In the listing below, replace "لوازم جانبی" with "تجهیزات جانبی" from the line with "پرینتر سه بعدی الکترونی ELM" to the line with "لوازم عملیات پس از چاپ", and return only those lines with everything else unchanged.
*** Records for this exercise Section Begins ***
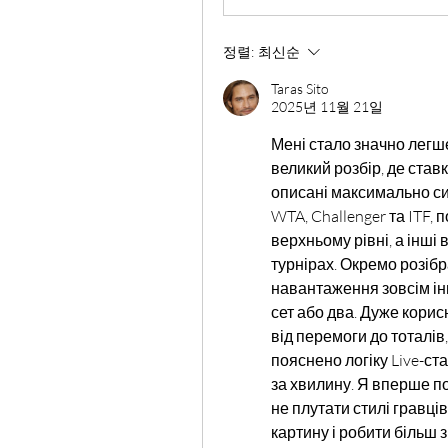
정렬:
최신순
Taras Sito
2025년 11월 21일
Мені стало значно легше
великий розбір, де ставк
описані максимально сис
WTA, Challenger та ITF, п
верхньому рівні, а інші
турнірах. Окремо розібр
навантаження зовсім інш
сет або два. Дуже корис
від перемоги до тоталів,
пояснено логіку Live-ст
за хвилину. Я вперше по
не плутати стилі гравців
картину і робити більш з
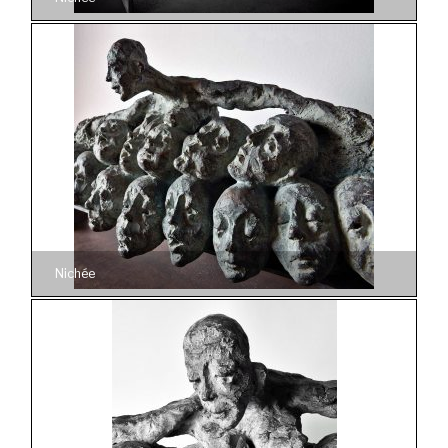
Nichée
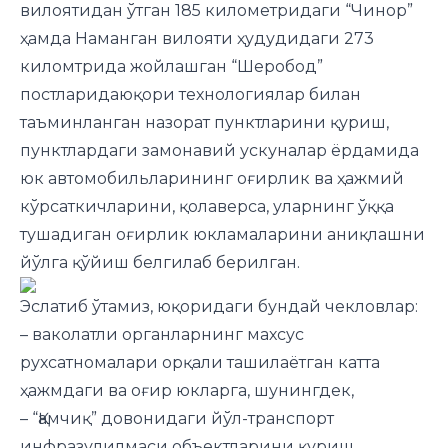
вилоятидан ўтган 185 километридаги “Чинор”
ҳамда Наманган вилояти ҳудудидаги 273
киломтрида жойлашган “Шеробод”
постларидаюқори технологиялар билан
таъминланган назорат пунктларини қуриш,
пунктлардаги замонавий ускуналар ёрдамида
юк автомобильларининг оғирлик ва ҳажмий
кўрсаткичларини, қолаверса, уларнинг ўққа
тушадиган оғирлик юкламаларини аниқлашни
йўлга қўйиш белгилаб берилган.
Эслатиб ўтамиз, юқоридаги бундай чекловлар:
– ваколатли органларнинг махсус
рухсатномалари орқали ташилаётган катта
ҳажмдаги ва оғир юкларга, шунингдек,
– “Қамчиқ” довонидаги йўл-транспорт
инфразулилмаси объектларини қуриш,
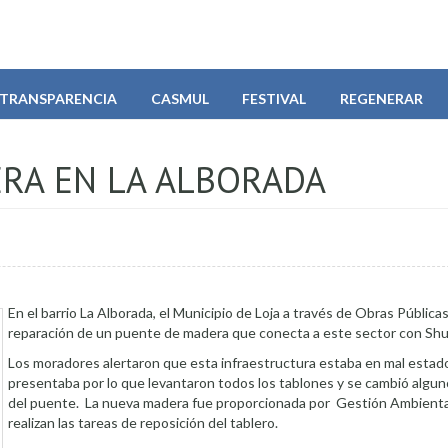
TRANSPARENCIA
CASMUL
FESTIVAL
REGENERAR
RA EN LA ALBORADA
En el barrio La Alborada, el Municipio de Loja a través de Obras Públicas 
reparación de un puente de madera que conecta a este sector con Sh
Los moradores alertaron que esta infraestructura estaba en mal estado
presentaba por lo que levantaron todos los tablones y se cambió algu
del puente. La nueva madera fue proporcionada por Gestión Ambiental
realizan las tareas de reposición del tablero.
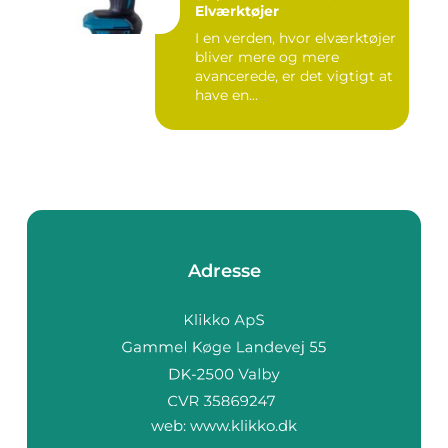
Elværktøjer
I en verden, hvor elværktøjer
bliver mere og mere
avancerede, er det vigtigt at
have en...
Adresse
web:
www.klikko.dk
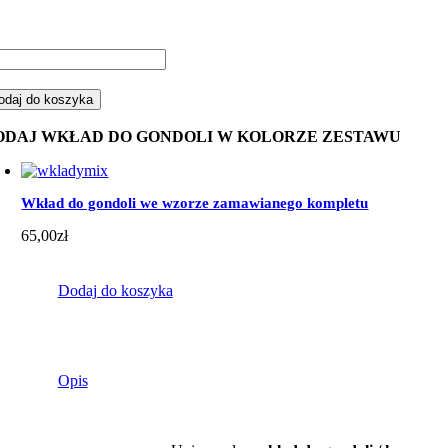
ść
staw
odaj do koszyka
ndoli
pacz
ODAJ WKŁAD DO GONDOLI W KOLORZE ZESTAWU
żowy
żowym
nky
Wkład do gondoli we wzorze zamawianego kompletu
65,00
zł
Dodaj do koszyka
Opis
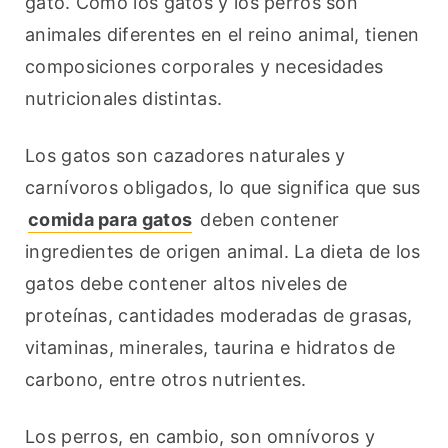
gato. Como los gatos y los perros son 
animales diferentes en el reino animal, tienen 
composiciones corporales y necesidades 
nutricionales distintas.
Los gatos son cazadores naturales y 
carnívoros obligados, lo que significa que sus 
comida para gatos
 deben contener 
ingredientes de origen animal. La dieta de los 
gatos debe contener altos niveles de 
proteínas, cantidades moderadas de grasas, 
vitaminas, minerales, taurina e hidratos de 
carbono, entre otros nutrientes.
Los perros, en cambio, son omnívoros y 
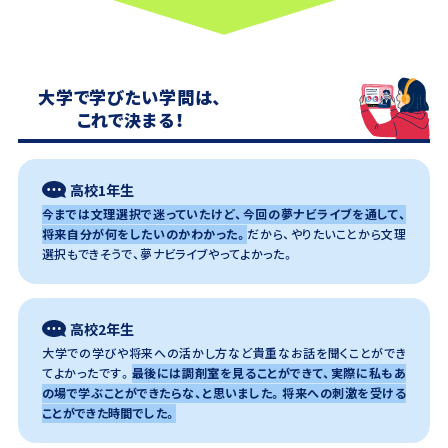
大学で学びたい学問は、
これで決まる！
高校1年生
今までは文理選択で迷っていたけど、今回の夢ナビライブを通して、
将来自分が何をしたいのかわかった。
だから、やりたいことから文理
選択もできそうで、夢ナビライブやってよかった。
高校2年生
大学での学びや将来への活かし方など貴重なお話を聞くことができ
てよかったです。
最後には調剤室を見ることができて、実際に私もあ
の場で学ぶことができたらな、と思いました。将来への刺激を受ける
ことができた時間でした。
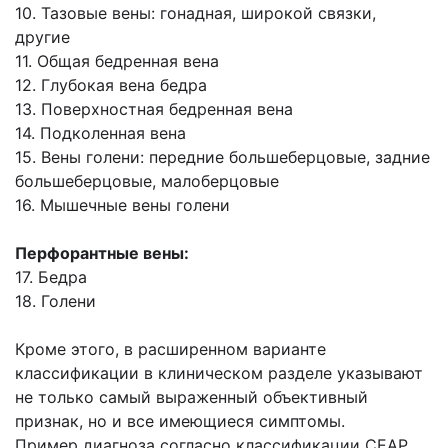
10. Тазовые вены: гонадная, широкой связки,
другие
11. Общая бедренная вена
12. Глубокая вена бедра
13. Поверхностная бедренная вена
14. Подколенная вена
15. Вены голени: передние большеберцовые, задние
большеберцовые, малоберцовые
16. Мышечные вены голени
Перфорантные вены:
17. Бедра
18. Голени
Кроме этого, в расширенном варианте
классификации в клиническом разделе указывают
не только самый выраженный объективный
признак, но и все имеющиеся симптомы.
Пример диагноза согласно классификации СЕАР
*** Records for this exercise Section Ends ***
*** Records for this exercise Section Begins ***
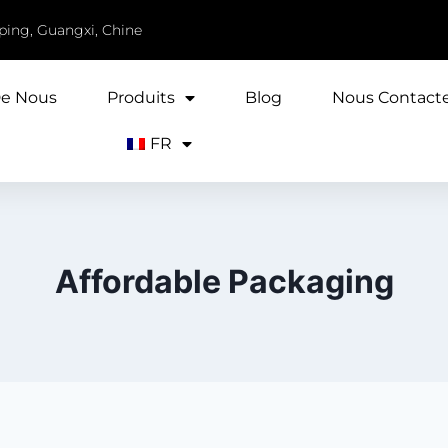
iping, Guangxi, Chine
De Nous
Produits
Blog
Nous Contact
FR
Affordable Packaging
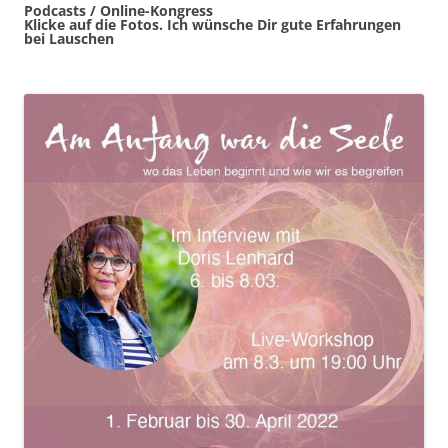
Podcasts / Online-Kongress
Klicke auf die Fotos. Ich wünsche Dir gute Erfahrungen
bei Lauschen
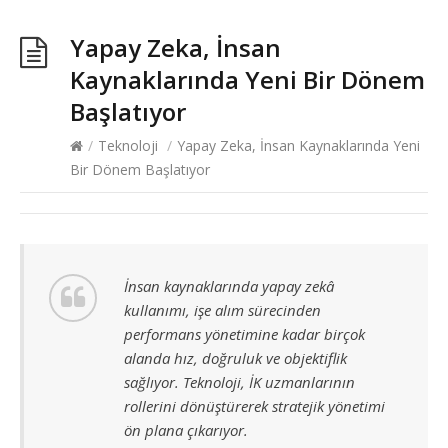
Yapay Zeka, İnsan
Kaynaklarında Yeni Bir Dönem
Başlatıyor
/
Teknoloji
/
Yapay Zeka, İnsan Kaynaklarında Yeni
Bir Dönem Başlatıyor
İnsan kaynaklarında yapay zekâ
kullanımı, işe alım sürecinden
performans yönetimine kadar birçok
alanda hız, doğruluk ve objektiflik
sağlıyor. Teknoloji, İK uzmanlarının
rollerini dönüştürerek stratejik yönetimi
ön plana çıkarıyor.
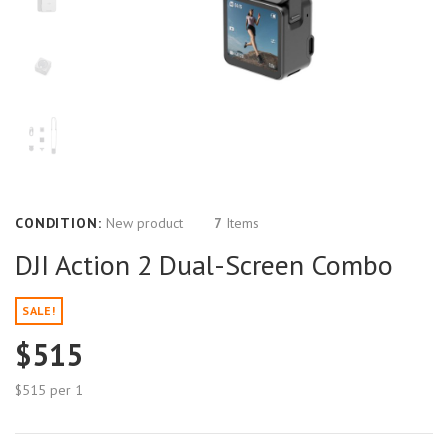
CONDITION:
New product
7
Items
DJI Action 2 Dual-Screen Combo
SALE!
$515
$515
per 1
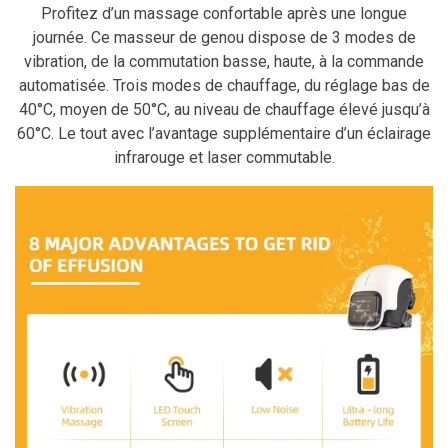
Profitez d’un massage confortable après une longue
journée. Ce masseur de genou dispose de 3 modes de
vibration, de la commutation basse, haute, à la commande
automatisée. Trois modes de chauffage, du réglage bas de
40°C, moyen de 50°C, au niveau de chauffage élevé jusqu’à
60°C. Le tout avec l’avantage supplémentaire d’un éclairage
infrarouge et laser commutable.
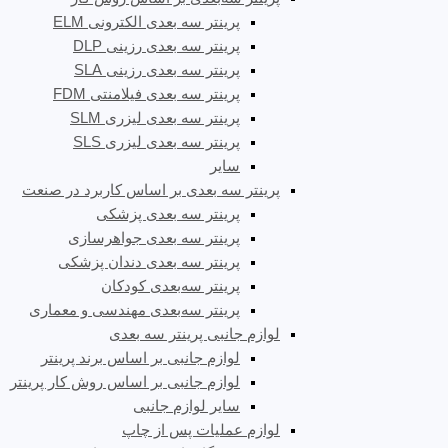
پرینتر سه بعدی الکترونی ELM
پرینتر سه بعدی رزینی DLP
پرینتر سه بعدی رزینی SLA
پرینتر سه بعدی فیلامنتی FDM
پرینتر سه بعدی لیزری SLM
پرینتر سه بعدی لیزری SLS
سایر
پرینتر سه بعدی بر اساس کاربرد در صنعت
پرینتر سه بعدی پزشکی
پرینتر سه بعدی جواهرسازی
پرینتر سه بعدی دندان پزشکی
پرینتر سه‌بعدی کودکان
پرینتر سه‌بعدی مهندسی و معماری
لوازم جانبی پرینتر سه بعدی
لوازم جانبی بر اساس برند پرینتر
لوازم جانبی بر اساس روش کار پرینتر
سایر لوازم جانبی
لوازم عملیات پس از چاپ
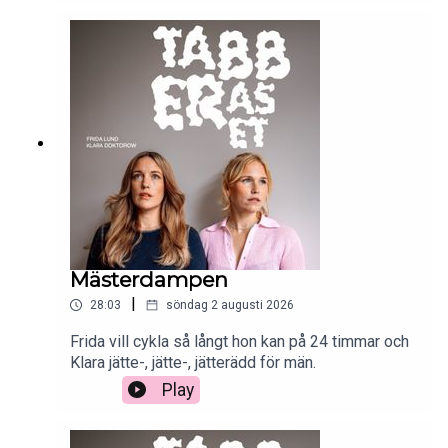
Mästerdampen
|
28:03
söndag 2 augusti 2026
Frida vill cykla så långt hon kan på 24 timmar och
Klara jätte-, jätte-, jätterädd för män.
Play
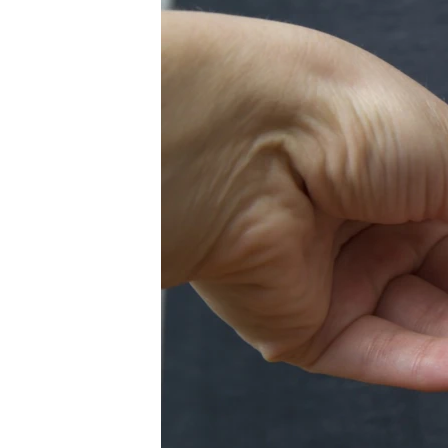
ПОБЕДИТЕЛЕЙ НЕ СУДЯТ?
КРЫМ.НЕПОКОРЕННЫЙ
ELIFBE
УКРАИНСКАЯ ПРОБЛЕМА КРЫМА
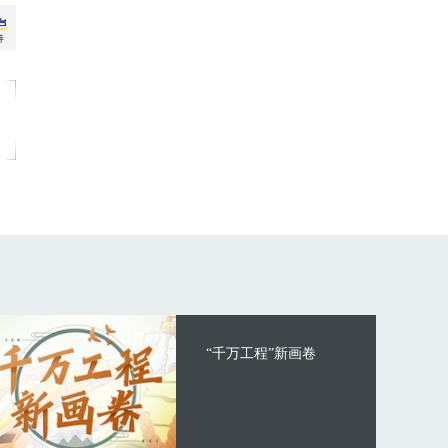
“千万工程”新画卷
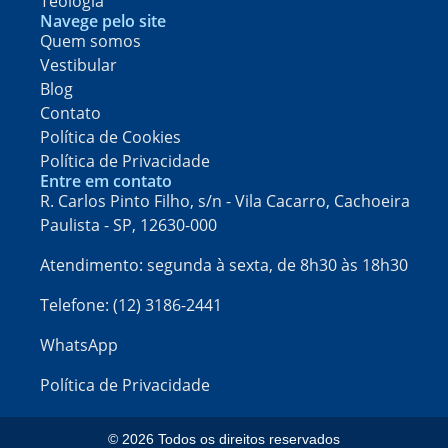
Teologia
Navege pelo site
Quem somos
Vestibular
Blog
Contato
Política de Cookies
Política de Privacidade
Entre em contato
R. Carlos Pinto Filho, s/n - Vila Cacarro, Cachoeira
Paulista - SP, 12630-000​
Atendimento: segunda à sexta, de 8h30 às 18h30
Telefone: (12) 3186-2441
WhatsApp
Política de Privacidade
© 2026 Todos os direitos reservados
*** Records for this exercise Section Ends ***
## Task output
پرینتر سه بعدی الکترونی ELM
پرینتر سه بعدی رزینی DLP
پرینتر سه بعدی رزینی SLA
پرینتر سه بعدی فیلامنتی FDM
پرینتر سه بعدی لیزری SLM
پرینتر سه بعدی لیزری SLS
سایر
پرینتر سه بعدی بر اساس کاربرد در صنعت
پرینتر سه بعدی پزشکی
پرینتر سه بعدی جواهرسازی
پرینتر سه بعدی دندان پزشکی
پرینتر سه‌بعدی کودکان
پرینتر سه‌بعدی مهندسی و معماری
تجهیزات جانبی پرینتر سه بعدی
تجهیزات جانبی بر اساس برند پرینتر
تجهیزات جانبی بر اساس روش کار پرینتر
سایر تجهیزات جانبی
لوازم عملیات پس از چاپ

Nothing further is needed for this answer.